Data under study:
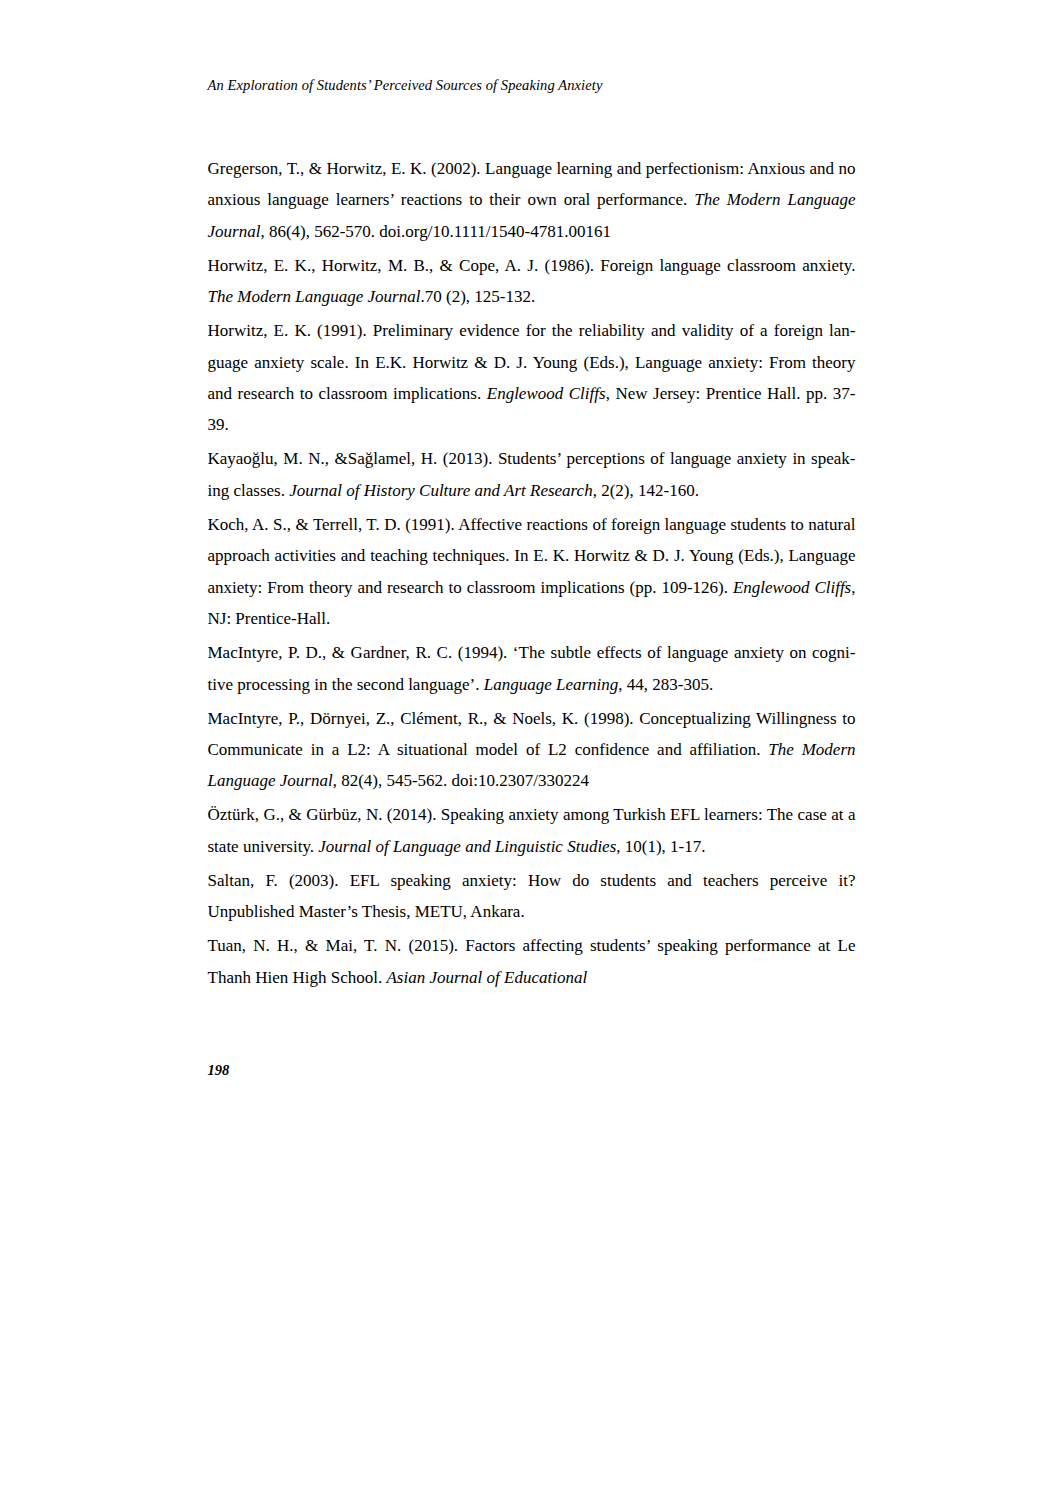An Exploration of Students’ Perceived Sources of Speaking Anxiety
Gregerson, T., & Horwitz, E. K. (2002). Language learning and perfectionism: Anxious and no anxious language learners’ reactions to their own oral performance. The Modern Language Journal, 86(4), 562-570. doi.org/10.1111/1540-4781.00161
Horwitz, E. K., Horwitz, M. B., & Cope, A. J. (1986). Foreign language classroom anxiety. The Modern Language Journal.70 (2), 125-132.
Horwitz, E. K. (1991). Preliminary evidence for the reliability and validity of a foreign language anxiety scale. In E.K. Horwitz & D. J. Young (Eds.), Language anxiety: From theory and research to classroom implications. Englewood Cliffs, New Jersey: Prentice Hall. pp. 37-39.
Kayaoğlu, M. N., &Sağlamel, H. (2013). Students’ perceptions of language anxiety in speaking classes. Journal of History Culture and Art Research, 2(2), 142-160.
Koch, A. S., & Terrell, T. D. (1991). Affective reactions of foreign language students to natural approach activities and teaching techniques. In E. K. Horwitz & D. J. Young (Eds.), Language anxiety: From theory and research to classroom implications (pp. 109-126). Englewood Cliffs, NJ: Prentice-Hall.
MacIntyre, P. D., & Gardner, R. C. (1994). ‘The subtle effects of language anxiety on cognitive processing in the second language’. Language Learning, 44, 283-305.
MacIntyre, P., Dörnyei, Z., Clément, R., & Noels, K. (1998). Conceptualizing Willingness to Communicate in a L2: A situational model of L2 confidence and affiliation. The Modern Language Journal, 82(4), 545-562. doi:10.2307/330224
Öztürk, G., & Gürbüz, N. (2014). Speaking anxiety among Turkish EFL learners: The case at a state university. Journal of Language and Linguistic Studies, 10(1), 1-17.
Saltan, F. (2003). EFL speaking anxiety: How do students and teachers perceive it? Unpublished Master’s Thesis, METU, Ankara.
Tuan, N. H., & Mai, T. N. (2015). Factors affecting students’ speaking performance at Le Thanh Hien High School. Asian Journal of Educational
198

...

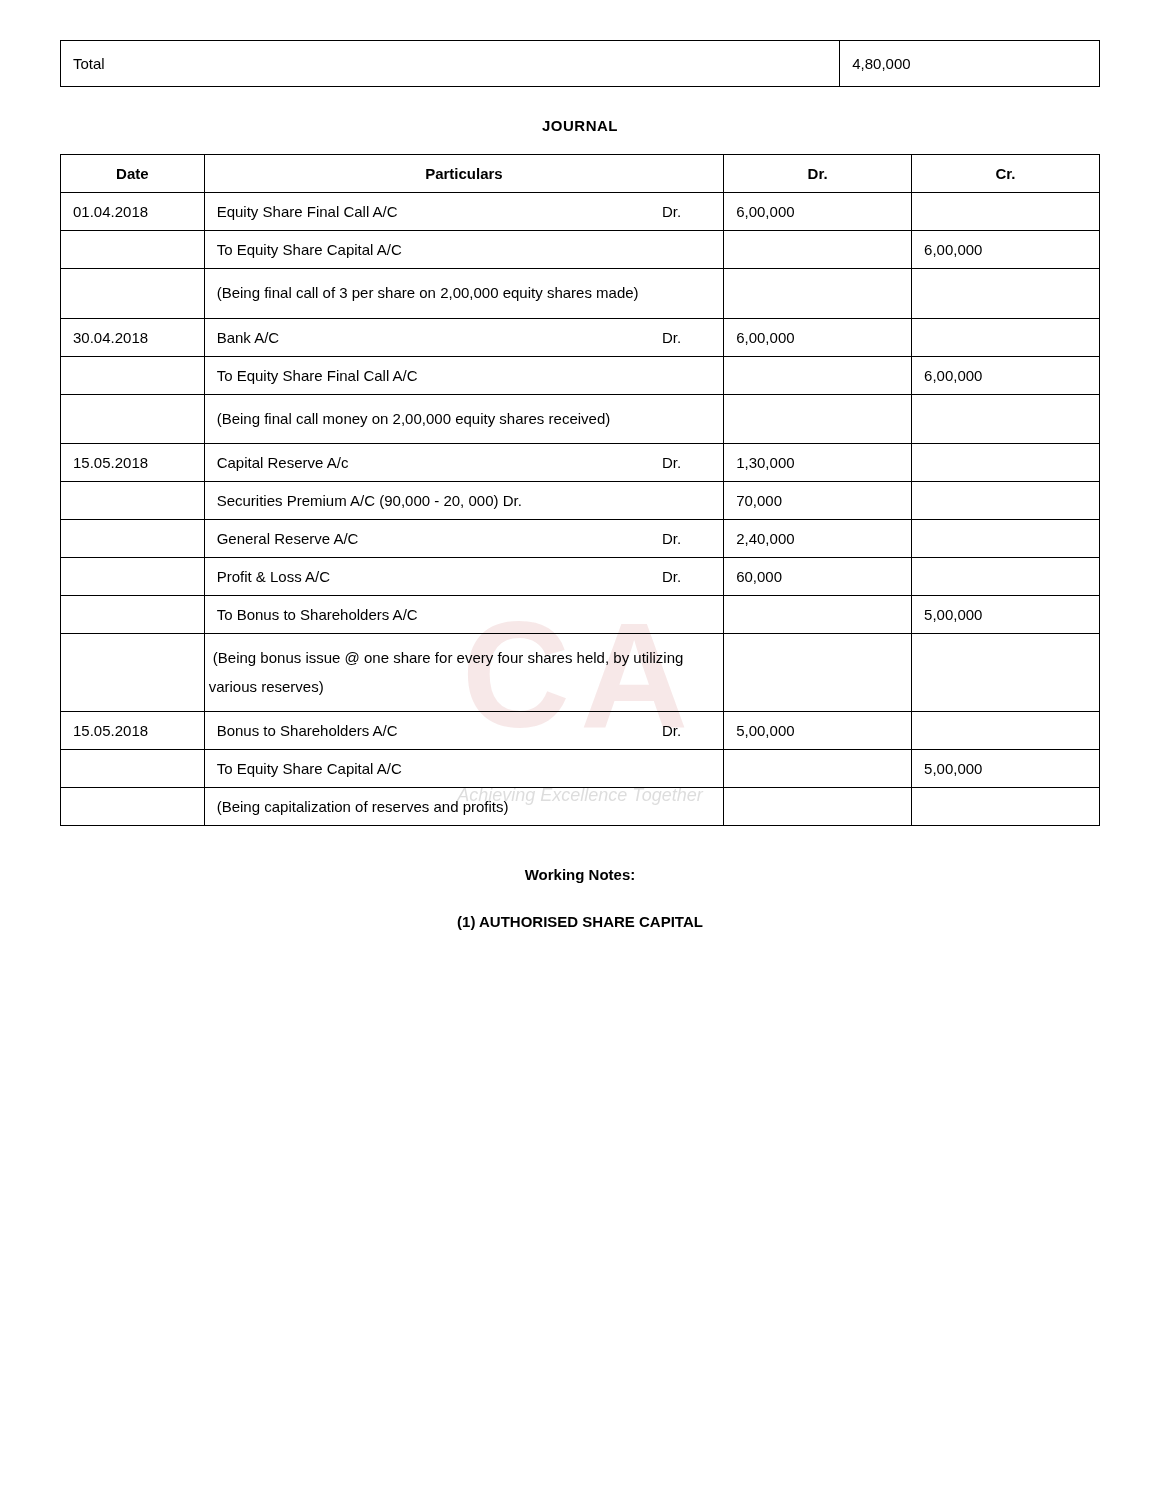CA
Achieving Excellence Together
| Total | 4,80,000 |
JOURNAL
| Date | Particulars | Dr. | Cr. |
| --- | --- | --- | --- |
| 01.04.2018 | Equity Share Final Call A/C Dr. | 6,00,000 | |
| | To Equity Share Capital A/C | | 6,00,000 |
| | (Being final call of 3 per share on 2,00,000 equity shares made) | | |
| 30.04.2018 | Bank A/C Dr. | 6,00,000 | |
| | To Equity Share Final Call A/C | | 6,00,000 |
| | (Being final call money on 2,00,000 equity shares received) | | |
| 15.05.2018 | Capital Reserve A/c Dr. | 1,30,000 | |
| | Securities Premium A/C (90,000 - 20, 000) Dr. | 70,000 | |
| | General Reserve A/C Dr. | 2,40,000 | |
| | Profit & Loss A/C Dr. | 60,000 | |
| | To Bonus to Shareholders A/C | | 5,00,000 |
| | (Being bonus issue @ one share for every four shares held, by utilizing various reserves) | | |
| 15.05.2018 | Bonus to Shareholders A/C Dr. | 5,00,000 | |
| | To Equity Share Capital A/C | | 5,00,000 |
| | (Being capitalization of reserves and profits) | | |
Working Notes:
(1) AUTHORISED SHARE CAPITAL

--

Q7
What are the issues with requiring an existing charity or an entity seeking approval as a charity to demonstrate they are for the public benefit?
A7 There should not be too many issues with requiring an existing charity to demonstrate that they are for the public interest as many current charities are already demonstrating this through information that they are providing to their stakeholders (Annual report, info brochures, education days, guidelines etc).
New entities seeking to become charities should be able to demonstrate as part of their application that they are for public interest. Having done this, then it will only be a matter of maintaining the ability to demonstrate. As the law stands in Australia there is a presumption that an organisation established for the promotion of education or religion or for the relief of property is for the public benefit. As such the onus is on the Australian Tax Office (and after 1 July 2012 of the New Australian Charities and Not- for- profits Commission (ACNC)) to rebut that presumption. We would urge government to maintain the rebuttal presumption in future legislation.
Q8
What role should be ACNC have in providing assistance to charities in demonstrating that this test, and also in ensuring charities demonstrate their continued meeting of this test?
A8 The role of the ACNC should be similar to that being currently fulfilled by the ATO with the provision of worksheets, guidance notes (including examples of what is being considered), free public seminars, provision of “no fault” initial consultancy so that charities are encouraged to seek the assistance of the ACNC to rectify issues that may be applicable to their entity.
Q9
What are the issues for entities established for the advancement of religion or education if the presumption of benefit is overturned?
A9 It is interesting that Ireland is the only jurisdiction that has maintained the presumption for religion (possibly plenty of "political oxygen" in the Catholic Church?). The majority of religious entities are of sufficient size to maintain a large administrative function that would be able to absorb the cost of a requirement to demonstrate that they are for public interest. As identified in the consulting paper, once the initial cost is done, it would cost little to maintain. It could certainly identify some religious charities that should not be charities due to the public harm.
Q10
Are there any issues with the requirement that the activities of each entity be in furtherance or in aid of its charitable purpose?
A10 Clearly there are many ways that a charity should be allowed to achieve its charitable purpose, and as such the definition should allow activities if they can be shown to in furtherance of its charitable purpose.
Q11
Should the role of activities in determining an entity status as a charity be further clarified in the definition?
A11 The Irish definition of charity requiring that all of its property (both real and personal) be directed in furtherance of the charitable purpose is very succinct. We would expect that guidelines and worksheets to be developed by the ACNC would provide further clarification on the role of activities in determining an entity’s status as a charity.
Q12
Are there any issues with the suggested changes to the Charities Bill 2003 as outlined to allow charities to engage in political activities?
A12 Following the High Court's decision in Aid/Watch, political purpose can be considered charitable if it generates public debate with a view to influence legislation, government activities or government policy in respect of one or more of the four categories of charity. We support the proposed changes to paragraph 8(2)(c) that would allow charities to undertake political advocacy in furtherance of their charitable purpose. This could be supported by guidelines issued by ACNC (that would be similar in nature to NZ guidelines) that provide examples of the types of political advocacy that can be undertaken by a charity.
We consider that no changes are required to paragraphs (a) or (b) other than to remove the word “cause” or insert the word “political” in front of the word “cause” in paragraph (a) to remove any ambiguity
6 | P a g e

Exercise brief:
A complete answer gives every line of the records holding "shares".

Exercise output:
| | (Being final call of 3 per share on 2,00,000 equity shares made) | | |
| | (Being final call money on 2,00,000 equity shares received) | | |
| | (Being bonus issue @ one share for every four shares held, by utilizing various reserves) | | |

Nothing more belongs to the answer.